A: It is a pity you don't read French.  For those who do (or after you've learnt to read it), I would recommend Annexe B in the undergraduate text Éléments d’analyse et d’algèbre (et de théorie des nombres) by Pierre Colmez, and also his popular article Un autre monde est possible.
Addendum.
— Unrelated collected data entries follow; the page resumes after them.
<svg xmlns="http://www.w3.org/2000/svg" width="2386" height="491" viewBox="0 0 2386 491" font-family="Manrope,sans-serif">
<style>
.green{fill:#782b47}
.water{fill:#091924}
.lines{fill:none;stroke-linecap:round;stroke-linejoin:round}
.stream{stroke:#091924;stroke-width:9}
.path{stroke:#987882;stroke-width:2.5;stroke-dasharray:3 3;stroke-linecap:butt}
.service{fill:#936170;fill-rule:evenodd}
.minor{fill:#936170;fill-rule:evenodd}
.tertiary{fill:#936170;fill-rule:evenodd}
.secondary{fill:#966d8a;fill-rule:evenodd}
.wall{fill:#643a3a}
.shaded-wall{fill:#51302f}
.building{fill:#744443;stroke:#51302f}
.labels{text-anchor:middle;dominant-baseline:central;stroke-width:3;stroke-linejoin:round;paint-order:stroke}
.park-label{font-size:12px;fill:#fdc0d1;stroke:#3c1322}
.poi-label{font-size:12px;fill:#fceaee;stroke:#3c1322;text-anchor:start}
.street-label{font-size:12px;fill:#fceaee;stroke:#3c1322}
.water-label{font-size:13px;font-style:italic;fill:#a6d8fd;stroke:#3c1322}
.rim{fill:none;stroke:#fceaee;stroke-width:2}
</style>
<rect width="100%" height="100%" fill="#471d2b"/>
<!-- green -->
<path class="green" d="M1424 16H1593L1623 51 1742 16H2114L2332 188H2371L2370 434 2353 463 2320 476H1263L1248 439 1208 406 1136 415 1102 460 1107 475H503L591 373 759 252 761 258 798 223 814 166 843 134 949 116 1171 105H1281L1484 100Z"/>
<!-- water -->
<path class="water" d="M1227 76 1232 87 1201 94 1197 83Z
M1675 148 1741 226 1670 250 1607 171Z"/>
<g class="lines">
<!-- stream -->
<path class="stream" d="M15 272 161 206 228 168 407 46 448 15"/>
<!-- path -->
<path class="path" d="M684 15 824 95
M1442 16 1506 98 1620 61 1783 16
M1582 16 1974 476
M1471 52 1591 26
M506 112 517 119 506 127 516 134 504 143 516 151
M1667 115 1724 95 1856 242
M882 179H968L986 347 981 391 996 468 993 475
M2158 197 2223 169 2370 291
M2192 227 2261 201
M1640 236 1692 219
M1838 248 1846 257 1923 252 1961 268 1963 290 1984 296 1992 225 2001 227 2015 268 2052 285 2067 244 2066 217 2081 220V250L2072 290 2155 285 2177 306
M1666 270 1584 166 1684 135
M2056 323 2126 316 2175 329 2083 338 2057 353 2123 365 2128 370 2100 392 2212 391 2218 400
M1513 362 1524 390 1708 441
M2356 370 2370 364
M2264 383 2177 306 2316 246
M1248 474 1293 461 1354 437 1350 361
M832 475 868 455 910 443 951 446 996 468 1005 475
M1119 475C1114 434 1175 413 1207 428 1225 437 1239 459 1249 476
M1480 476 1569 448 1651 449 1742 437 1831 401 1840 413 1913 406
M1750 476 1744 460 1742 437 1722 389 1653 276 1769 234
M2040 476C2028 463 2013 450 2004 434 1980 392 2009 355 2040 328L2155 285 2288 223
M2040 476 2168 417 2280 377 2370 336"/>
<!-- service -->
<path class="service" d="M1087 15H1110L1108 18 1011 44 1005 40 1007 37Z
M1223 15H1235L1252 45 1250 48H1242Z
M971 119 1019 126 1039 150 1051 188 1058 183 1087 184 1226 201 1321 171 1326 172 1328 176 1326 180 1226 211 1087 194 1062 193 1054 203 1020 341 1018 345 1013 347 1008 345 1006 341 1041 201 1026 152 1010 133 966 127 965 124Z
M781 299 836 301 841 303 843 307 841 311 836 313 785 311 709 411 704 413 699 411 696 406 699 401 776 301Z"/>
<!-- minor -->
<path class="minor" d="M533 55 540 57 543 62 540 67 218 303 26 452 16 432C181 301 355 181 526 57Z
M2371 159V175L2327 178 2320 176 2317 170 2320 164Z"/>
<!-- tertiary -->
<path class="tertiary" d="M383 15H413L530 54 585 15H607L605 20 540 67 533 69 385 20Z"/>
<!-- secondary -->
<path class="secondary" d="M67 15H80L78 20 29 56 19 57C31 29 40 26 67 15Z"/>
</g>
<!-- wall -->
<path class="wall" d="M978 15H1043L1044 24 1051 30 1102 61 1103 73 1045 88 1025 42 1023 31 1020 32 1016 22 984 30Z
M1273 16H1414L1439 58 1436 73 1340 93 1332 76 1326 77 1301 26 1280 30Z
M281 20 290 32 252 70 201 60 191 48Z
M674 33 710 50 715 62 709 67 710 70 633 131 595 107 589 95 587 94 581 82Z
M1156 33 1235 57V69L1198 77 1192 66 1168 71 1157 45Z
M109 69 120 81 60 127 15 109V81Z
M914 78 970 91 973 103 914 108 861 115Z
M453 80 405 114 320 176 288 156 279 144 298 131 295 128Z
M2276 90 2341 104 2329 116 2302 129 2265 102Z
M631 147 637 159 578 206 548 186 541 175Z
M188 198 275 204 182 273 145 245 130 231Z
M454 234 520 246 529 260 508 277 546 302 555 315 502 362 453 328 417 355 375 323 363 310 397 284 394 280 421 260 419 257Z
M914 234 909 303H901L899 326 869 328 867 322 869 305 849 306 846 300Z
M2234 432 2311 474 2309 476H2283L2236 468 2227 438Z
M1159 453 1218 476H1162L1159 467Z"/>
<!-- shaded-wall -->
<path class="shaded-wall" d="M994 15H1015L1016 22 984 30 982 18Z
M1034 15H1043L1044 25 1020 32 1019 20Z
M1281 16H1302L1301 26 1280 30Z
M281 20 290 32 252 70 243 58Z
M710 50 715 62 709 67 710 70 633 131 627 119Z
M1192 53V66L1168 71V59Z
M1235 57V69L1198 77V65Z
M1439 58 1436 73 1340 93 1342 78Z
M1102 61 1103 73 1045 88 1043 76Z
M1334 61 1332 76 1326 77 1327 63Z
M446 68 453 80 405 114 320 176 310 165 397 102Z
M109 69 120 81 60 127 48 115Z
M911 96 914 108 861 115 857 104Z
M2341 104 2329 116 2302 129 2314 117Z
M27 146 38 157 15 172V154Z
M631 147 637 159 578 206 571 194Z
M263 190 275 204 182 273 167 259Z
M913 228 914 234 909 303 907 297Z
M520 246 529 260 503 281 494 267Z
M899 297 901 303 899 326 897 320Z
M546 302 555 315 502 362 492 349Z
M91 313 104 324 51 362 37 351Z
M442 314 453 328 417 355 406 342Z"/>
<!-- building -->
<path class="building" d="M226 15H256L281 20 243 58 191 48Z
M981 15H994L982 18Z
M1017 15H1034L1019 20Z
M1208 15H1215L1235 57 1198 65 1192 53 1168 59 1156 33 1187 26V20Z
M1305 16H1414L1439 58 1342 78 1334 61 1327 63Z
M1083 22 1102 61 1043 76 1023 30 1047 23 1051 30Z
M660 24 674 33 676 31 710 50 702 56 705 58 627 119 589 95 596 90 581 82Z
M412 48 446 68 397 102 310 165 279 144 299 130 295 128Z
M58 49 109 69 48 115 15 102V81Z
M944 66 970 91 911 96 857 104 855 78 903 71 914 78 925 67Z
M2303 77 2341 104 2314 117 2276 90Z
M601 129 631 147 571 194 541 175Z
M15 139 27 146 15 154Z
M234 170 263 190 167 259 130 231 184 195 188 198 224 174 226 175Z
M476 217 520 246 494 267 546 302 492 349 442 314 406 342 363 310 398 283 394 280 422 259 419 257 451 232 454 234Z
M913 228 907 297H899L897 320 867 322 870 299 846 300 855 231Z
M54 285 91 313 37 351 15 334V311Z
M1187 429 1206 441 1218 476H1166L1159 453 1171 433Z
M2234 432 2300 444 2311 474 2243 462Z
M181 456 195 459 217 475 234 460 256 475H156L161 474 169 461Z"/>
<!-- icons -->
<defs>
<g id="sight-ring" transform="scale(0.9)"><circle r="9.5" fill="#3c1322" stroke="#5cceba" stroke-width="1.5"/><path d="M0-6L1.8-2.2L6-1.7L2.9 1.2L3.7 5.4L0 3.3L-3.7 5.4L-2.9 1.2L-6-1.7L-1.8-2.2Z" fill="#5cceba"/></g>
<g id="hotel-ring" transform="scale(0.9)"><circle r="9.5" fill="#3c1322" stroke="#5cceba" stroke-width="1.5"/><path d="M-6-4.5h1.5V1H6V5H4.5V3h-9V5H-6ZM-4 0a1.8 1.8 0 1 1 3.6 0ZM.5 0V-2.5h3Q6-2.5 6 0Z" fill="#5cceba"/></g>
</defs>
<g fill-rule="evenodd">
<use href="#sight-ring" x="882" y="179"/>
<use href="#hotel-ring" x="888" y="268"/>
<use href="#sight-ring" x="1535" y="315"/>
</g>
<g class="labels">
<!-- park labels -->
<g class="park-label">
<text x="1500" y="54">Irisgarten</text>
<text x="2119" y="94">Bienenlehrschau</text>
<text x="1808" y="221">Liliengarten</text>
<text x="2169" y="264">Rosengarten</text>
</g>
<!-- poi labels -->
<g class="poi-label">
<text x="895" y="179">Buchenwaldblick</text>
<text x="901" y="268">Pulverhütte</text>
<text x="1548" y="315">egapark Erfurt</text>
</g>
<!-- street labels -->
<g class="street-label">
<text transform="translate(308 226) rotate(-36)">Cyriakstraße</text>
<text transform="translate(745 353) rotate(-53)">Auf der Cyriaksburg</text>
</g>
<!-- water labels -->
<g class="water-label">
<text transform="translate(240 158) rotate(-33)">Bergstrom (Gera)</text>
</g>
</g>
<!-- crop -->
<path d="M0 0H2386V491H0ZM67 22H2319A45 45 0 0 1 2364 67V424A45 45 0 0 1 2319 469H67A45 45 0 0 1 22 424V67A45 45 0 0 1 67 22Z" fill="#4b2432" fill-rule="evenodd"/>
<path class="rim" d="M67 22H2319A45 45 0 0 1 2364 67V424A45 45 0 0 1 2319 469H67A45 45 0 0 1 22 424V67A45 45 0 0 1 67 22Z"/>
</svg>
The basic idea for computing the volume of $\mathrm{SL}_2(\mathbf{A})/\mathrm{SL}_2(\mathbf{Q})$ is that this space can 
be identified with 
$$
(\mathrm{SL}_2(\mathbf{R})/\mathrm{SL}_2(\mathbf{Z}))
\times \mathrm{SL}_2(\mathbf{Z}_2)
\times \mathrm{SL}_2(\mathbf{Z}_3)
\times \mathrm{SL}_2(\mathbf{Z}_5)
\times\cdots
$$
so the volume in question is the product of the volumes of the various factors.  The computation of a difficult integral shows that the volume of $\mathrm{SL}_2(\mathbf{R})/\mathrm{SL}_2(\mathbf{Z})$ is $\zeta(2)$, and an easy computation shows that the volume of 
$\mathrm{SL}_2(\mathbf{Z}_p)$ is $1-{1\over p^2}$, for every prime $p$.  Finally, the eulerian product $\zeta(2)=\prod_p(1-{1\over p^2})^{-1}$ allows you to conclude that the volume of   $\mathrm{SL}_2(\mathbf{A})/\mathrm{SL}_2(\mathbf{Q})$ is $1$.